With QMD using ~3GB, you'd have ~5GB free.
| Model | VRAM | Quality | Fits alongside QMD? |
|---|---|---|---|
| Whisper small | ~2 GB | Good for clear audio | Yes, easily |
| Whisper medium | ~5 GB | Great, near-SOTA | Tight but yes |
| faster-whisper small | ~1.5 GB | Same quality, 4x faster | Yes, best pick |
| faster-whisper medium | ~3-4 GB | Excellent | Yes |
| Whisper large-v3 | ~10 GB | Best | No, won't fit |
faster-whisper (CTranslate2 backend) is the move — it uses int8 quantization, runs 4x faster than vanilla Whisper, and uses less VRAM. The medium model would give you excellent transcription quality in ~3-4GB alongside QMD.
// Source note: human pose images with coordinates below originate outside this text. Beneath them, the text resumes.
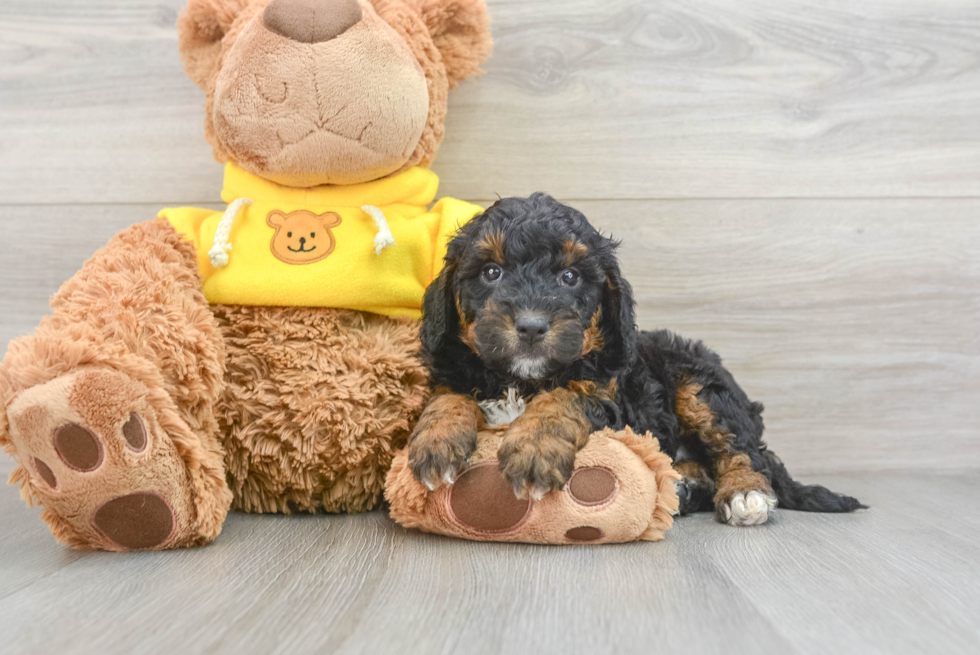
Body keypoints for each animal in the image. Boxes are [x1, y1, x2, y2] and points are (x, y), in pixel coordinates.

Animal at [410, 195, 860, 528]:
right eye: (491, 272)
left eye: (570, 277)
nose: (532, 326)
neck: (521, 380)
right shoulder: (456, 372)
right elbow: (447, 396)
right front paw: (436, 441)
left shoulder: (610, 397)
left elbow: (565, 398)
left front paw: (534, 447)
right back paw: (682, 488)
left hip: (700, 386)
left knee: (745, 451)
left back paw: (743, 494)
| Model | VRAM (4-bit) | Quality | Fits? |
|---|---|---|---|
| Qwen2.5-1.5B | ~1.5 GB | Decent for short summaries | Yes |
| Phi-3-mini (3.8B) | ~2.5 GB | Good | Yes |
| Gemma 2 2B | ~2 GB | Good | Yes |
| Llama 3.1 8B | ~5 GB | Great | Only if QMD models unloaded |
QMD (~3GB) + faster-whisper medium (~3.5GB) = ~6.5GB — fits in 8GB with headroom. You could transcribe audio and search your notes on the same card simultaneously.
If you want transcription + summarization at once, swap to faster-whisper small (~1.5GB) and add Qwen2.5-1.5B (~1.5GB): QMD (3) + whisper (1.5) + summarizer (1.5) = 6GB. Totally doable.